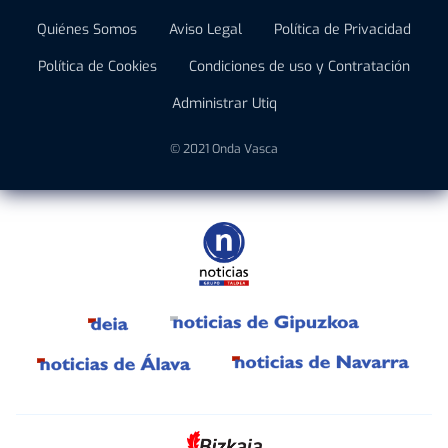
Quiénes Somos
Aviso Legal
Política de Privacidad
Política de Cookies
Condiciones de uso y Contratación
Administrar Utiq
© 2021 Onda Vasca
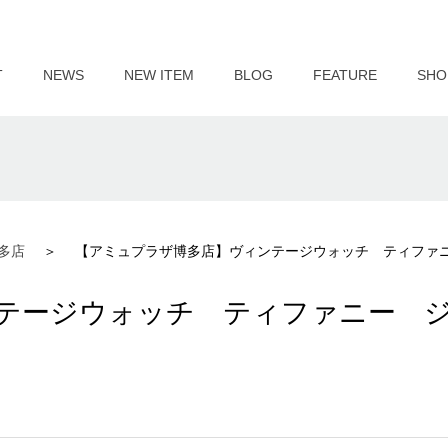
T
NEWS
NEW ITEM
BLOG
FEATURE
SHO
多店
【アミュプラザ博多店】ヴィンテージウォッチ ティファ
テージウォッチ ティファニー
- - - - -
— Zadanie do wykonania —
Podaj, w ilu wierszach powyższego materiału występuje słowo „Política”. Wpisz tylko liczbę.

— Twoje rozwiązanie —
2